TASK PROMPT: Every entry below must be reproduced exactly.

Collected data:
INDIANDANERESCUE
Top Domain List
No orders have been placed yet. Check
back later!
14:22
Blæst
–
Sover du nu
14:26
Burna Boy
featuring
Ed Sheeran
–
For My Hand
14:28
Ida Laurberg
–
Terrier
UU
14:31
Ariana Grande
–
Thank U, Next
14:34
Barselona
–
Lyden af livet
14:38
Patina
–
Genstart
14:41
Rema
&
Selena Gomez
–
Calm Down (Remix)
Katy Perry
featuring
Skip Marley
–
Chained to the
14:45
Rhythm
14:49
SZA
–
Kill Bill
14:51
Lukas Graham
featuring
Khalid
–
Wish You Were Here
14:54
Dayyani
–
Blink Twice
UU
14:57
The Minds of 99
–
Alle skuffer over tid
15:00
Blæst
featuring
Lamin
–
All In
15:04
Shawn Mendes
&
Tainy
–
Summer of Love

TASK OUTPUT:
INDIANDANERESCUE
Top Domain List
No orders have been placed yet. Check
back later!
14:22
Blæst
–
Sover du nu
14:26
Burna Boy
featuring
Ed Sheeran
–
For My Hand
14:28
Ida Laurberg
–
Terrier
UU
14:31
Ariana Grande
–
Thank U, Next
14:34
Barselona
–
Lyden af livet
14:38
Patina
–
Genstart
14:41
Rema
&
Selena Gomez
–
Calm Down (Remix)
Katy Perry
featuring
Skip Marley
–
Chained to the
14:45
Rhythm
14:49
SZA
–
Kill Bill
14:51
Lukas Graham
featuring
Khalid
–
Wish You Were Here
14:54
Dayyani
–
Blink Twice
UU
14:57
The Minds of 99
–
Alle skuffer over tid
15:00
Blæst
featuring
Lamin
–
All In
15:04
Shawn Mendes
&
Tainy
–
Summer of Love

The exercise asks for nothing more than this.